Even "Outlaw" reflects the "genetically modified rockabilly" standard, but the music is even stronger (numerous guitar solos between verses), and the vocals are even more whiny. "Raver" is fun, fast, and less "musically ungrammatical," so standard that it should last less than three minutes to avoid repetitiveness.
Among the "ohms" of cybernetic Tibetan monks, the wonderful space-billy version of "Ghostrider," the Suicide battle horse, implodes... The nightmares of true America, its legends, its hallucinations, in Alan, the knight from hell, return to their splendor. Who knows what Jim would have thought of him... In the ballad "I Believe," something again that starts Springsteen-like and monstrously becomes Alan Vega. And, of course, all thanks to him: here the music is normal, nothing unpleasant and nothing particularly original (and so it will be for the entire album, well played and strong, but nothing comparable to the creative genius of Martin Rev, excluding the two covers of "Be Bop A Lula" and "Ghostrider"), so the inventions are all Vega’s burden, in this piece even more than the others.
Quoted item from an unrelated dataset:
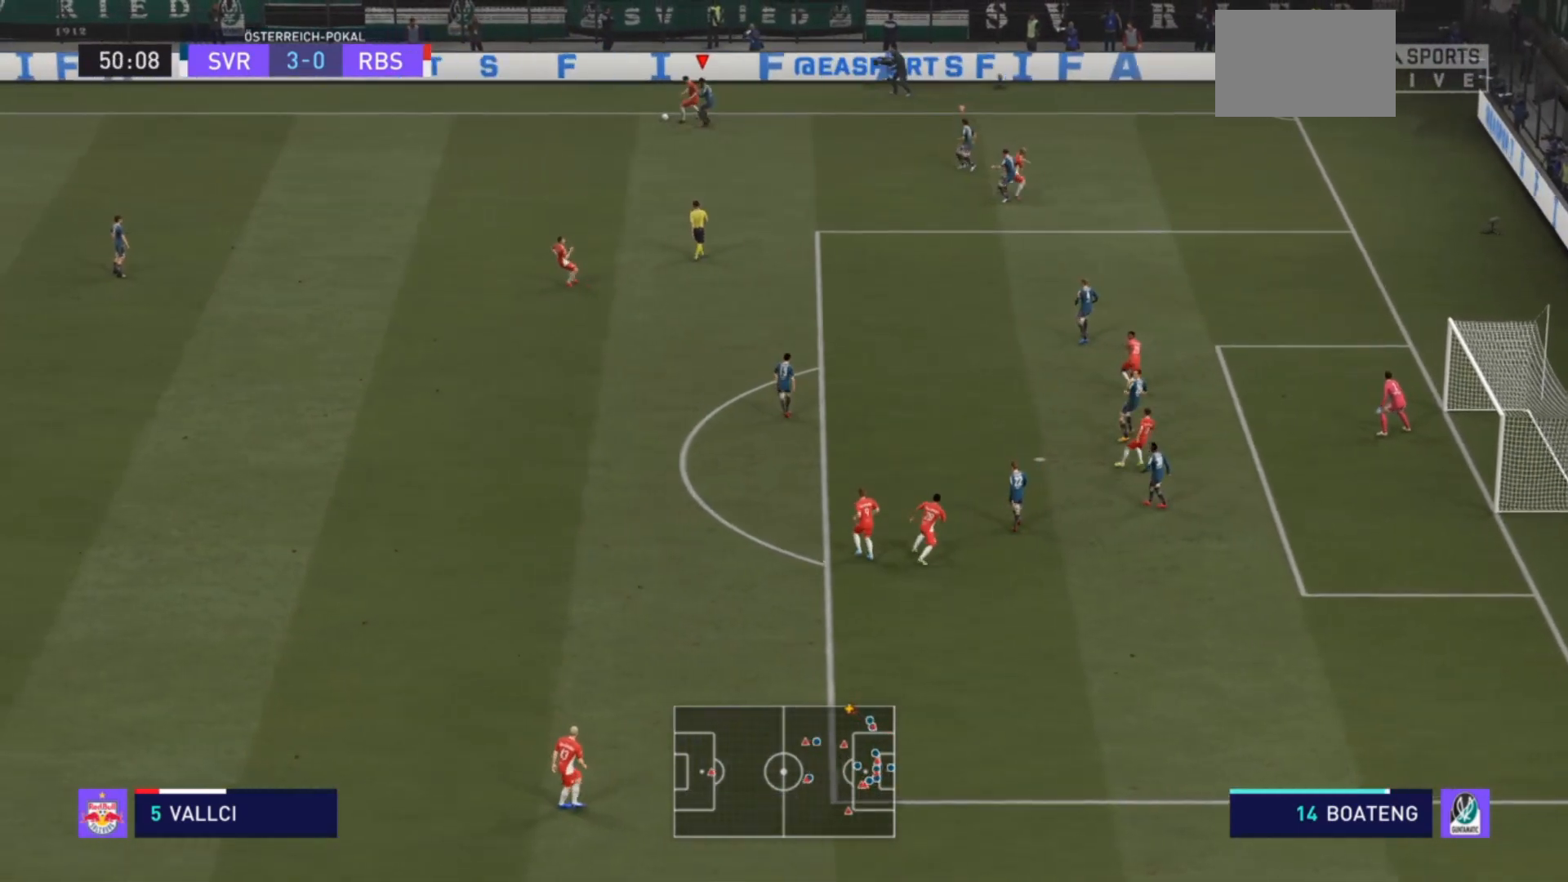
{"buttons": ["L2", "R2"], "left_stick": "down-left", "right_stick": "center", "events": [[100, "left_stick", "down-left"]]}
Notable is the minute from 3:30 to 4:30, where it is possible to realize the greatness of this innovator of music, before even the style in question.
From rockabilly, "Magdalena '82" becomes country-hardrock and transforms into "'83". The country-rock continues with the wonderful "Rebel Rocker," while the finale is all for the terrible, doom and heartbreaking "Viet-Vet," among creatures sucking pieces of flesh from boneless soldiers... A slow, inexorable descent lasting almost thirteen minutes into a hell called Vietnam. "We are all Viet-Vet!!!" is the last terrifying scream of an Alan Vega leading his suicide squad...
A mature album, in sound and content, a bit less original than the previous one but also less "unresolved," better executed and completed. The last true pure rockabilly episode for Vega who, always uncomfortable in whatever position he assumes, will yield to the allure of early fan Ric Ocasek, leader of the mainstream band The Cars, with whom he will create the technological and danceable, as well as famous, "Saturn Strip." The fact is that, among the multiple directional changes that mark the life and career of this "artist at liberty," "Collision Drive" represents the second breaking point after the debut with Martin Rev; the second time you can shout "touch down!"; the second time you've found a suitable point on which to plant a flag, strictly stars and stripes but in black and white... And the second reason to go down in history.